* _Task prompt_
In every item below, swap "common name" for "vernacular name" and keep all other lines unchanged.

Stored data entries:
************

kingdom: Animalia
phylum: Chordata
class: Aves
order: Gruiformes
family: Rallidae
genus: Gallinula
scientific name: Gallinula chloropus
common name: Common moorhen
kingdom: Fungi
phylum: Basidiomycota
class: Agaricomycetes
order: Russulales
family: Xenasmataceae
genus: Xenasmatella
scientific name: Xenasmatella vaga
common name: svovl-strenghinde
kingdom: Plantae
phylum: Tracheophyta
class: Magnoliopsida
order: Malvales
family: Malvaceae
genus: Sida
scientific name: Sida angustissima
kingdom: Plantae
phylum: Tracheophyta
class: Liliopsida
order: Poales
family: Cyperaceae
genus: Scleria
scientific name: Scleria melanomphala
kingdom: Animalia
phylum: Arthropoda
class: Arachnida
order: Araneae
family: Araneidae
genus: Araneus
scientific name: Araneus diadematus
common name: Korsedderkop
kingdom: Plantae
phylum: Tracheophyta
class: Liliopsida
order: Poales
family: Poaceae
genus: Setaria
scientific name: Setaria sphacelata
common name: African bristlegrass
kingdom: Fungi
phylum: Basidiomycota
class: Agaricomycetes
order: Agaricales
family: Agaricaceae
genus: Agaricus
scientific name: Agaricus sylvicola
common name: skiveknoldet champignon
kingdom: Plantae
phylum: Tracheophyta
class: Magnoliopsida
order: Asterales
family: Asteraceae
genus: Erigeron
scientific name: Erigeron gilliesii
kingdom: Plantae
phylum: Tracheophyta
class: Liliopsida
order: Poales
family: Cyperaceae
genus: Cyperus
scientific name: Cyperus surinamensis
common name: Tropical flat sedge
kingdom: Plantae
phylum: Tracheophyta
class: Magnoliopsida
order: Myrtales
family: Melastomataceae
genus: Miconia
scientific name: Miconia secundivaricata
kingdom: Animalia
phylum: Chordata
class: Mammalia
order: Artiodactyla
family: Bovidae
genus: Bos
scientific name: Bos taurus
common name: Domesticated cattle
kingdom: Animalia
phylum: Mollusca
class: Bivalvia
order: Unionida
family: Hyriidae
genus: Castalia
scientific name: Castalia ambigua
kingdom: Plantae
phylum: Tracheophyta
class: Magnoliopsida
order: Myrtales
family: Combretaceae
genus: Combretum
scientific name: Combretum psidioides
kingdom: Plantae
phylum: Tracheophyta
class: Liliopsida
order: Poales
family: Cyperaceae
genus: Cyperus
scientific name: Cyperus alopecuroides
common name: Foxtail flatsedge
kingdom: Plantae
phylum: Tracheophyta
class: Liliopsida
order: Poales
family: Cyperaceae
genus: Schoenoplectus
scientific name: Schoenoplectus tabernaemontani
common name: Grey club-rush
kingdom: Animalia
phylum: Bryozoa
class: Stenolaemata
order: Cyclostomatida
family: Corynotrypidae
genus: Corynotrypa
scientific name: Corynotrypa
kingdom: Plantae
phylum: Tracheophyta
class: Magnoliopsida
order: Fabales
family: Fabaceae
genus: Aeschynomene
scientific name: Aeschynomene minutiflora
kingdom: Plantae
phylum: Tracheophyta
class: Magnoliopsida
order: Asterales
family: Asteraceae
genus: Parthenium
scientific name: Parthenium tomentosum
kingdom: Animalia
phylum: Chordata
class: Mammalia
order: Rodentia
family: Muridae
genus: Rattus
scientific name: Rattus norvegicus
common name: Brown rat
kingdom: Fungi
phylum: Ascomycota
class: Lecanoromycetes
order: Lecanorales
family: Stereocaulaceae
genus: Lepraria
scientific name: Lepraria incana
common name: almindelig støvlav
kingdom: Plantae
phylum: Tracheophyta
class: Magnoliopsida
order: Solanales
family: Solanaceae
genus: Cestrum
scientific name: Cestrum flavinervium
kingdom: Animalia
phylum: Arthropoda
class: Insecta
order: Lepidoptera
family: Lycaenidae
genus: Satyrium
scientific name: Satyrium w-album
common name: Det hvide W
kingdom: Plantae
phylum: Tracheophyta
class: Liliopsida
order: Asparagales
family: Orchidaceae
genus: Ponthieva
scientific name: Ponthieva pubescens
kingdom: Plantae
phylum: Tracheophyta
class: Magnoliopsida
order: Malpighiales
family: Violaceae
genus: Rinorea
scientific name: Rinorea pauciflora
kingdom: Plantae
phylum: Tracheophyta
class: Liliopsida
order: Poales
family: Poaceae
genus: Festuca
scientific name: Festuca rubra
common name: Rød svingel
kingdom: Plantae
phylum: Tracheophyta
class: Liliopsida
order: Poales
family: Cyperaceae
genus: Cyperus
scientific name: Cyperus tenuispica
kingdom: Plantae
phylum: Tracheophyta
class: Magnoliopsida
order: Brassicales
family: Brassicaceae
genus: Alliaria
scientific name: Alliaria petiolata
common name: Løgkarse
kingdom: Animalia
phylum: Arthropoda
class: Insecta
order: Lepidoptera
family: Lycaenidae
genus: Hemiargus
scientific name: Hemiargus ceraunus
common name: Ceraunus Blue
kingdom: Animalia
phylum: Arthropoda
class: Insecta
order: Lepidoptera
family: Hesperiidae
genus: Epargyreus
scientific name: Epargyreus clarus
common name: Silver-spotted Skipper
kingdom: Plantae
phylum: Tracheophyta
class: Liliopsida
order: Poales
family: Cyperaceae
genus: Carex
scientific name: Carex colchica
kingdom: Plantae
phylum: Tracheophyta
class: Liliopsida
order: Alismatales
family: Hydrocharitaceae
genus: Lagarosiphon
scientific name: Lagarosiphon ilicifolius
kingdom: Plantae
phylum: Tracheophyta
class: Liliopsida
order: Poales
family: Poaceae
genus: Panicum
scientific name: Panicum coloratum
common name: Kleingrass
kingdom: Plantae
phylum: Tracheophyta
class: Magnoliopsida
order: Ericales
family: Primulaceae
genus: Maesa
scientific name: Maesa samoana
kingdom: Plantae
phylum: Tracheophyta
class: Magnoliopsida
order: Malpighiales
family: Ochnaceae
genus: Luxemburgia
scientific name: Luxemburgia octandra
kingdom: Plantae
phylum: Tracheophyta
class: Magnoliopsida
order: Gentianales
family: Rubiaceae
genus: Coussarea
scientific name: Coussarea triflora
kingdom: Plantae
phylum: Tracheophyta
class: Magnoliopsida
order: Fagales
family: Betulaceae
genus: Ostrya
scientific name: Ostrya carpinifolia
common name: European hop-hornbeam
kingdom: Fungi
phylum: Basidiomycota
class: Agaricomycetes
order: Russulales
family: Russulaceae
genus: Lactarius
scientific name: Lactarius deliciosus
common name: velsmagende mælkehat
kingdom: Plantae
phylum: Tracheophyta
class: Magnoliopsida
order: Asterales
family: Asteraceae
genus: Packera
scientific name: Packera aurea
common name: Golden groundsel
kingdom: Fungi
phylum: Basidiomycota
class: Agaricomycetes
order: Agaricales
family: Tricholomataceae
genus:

************

* _Completed task_
kingdom: Animalia
phylum: Chordata
class: Aves
order: Gruiformes
family: Rallidae
genus: Gallinula
scientific name: Gallinula chloropus
vernacular name: Common moorhen
kingdom: Fungi
phylum: Basidiomycota
class: Agaricomycetes
order: Russulales
family: Xenasmataceae
genus: Xenasmatella
scientific name: Xenasmatella vaga
vernacular name: svovl-strenghinde
kingdom: Plantae
phylum: Tracheophyta
class: Magnoliopsida
order: Malvales
family: Malvaceae
genus: Sida
scientific name: Sida angustissima
kingdom: Plantae
phylum: Tracheophyta
class: Liliopsida
order: Poales
family: Cyperaceae
genus: Scleria
scientific name: Scleria melanomphala
kingdom: Animalia
phylum: Arthropoda
class: Arachnida
order: Araneae
family: Araneidae
genus: Araneus
scientific name: Araneus diadematus
vernacular name: Korsedderkop
kingdom: Plantae
phylum: Tracheophyta
class: Liliopsida
order: Poales
family: Poaceae
genus: Setaria
scientific name: Setaria sphacelata
vernacular name: African bristlegrass
kingdom: Fungi
phylum: Basidiomycota
class: Agaricomycetes
order: Agaricales
family: Agaricaceae
genus: Agaricus
scientific name: Agaricus sylvicola
vernacular name: skiveknoldet champignon
kingdom: Plantae
phylum: Tracheophyta
class: Magnoliopsida
order: Asterales
family: Asteraceae
genus: Erigeron
scientific name: Erigeron gilliesii
kingdom: Plantae
phylum: Tracheophyta
class: Liliopsida
order: Poales
family: Cyperaceae
genus: Cyperus
scientific name: Cyperus surinamensis
vernacular name: Tropical flat sedge
kingdom: Plantae
phylum: Tracheophyta
class: Magnoliopsida
order: Myrtales
family: Melastomataceae
genus: Miconia
scientific name: Miconia secundivaricata
kingdom: Animalia
phylum: Chordata
class: Mammalia
order: Artiodactyla
family: Bovidae
genus: Bos
scientific name: Bos taurus
vernacular name: Domesticated cattle
kingdom: Animalia
phylum: Mollusca
class: Bivalvia
order: Unionida
family: Hyriidae
genus: Castalia
scientific name: Castalia ambigua
kingdom: Plantae
phylum: Tracheophyta
class: Magnoliopsida
order: Myrtales
family: Combretaceae
genus: Combretum
scientific name: Combretum psidioides
kingdom: Plantae
phylum: Tracheophyta
class: Liliopsida
order: Poales
family: Cyperaceae
genus: Cyperus
scientific name: Cyperus alopecuroides
vernacular name: Foxtail flatsedge
kingdom: Plantae
phylum: Tracheophyta
class: Liliopsida
order: Poales
family: Cyperaceae
genus: Schoenoplectus
scientific name: Schoenoplectus tabernaemontani
vernacular name: Grey club-rush
kingdom: Animalia
phylum: Bryozoa
class: Stenolaemata
order: Cyclostomatida
family: Corynotrypidae
genus: Corynotrypa
scientific name: Corynotrypa
kingdom: Plantae
phylum: Tracheophyta
class: Magnoliopsida
order: Fabales
family: Fabaceae
genus: Aeschynomene
scientific name: Aeschynomene minutiflora
kingdom: Plantae
phylum: Tracheophyta
class: Magnoliopsida
order: Asterales
family: Asteraceae
genus: Parthenium
scientific name: Parthenium tomentosum
kingdom: Animalia
phylum: Chordata
class: Mammalia
order: Rodentia
family: Muridae
genus: Rattus
scientific name: Rattus norvegicus
vernacular name: Brown rat
kingdom: Fungi
phylum: Ascomycota
class: Lecanoromycetes
order: Lecanorales
family: Stereocaulaceae
genus: Lepraria
scientific name: Lepraria incana
vernacular name: almindelig støvlav
kingdom: Plantae
phylum: Tracheophyta
class: Magnoliopsida
order: Solanales
family: Solanaceae
genus: Cestrum
scientific name: Cestrum flavinervium
kingdom: Animalia
phylum: Arthropoda
class: Insecta
order: Lepidoptera
family: Lycaenidae
genus: Satyrium
scientific name: Satyrium w-album
vernacular name: Det hvide W
kingdom: Plantae
phylum: Tracheophyta
class: Liliopsida
order: Asparagales
family: Orchidaceae
genus: Ponthieva
scientific name: Ponthieva pubescens
kingdom: Plantae
phylum: Tracheophyta
class: Magnoliopsida
order: Malpighiales
family: Violaceae
genus: Rinorea
scientific name: Rinorea pauciflora
kingdom: Plantae
phylum: Tracheophyta
class: Liliopsida
order: Poales
family: Poaceae
genus: Festuca
scientific name: Festuca rubra
vernacular name: Rød svingel
kingdom: Plantae
phylum: Tracheophyta
class: Liliopsida
order: Poales
family: Cyperaceae
genus: Cyperus
scientific name: Cyperus tenuispica
kingdom: Plantae
phylum: Tracheophyta
class: Magnoliopsida
order: Brassicales
family: Brassicaceae
genus: Alliaria
scientific name: Alliaria petiolata
vernacular name: Løgkarse
kingdom: Animalia
phylum: Arthropoda
class: Insecta
order: Lepidoptera
family: Lycaenidae
genus: Hemiargus
scientific name: Hemiargus ceraunus
vernacular name: Ceraunus Blue
kingdom: Animalia
phylum: Arthropoda
class: Insecta
order: Lepidoptera
family: Hesperiidae
genus: Epargyreus
scientific name: Epargyreus clarus
vernacular name: Silver-spotted Skipper
kingdom: Plantae
phylum: Tracheophyta
class: Liliopsida
order: Poales
family: Cyperaceae
genus: Carex
scientific name: Carex colchica
kingdom: Plantae
phylum: Tracheophyta
class: Liliopsida
order: Alismatales
family: Hydrocharitaceae
genus: Lagarosiphon
scientific name: Lagarosiphon ilicifolius
kingdom: Plantae
phylum: Tracheophyta
class: Liliopsida
order: Poales
family: Poaceae
genus: Panicum
scientific name: Panicum coloratum
vernacular name: Kleingrass
kingdom: Plantae
phylum: Tracheophyta
class: Magnoliopsida
order: Ericales
family: Primulaceae
genus: Maesa
scientific name: Maesa samoana
kingdom: Plantae
phylum: Tracheophyta
class: Magnoliopsida
order: Malpighiales
family: Ochnaceae
genus: Luxemburgia
scientific name: Luxemburgia octandra
kingdom: Plantae
phylum: Tracheophyta
class: Magnoliopsida
order: Gentianales
family: Rubiaceae
genus: Coussarea
scientific name: Coussarea triflora
kingdom: Plantae
phylum: Tracheophyta
class: Magnoliopsida
order: Fagales
family: Betulaceae
genus: Ostrya
scientific name: Ostrya carpinifolia
vernacular name: European hop-hornbeam
kingdom: Fungi
phylum: Basidiomycota
class: Agaricomycetes
order: Russulales
family: Russulaceae
genus: Lactarius
scientific name: Lactarius deliciosus
vernacular name: velsmagende mælkehat
kingdom: Plantae
phylum: Tracheophyta
class: Magnoliopsida
order: Asterales
family: Asteraceae
genus: Packera
scientific name: Packera aurea
vernacular name: Golden groundsel
kingdom: Fungi
phylum: Basidiomycota
class: Agaricomycetes
order: Agaricales
family: Tricholomataceae
genus:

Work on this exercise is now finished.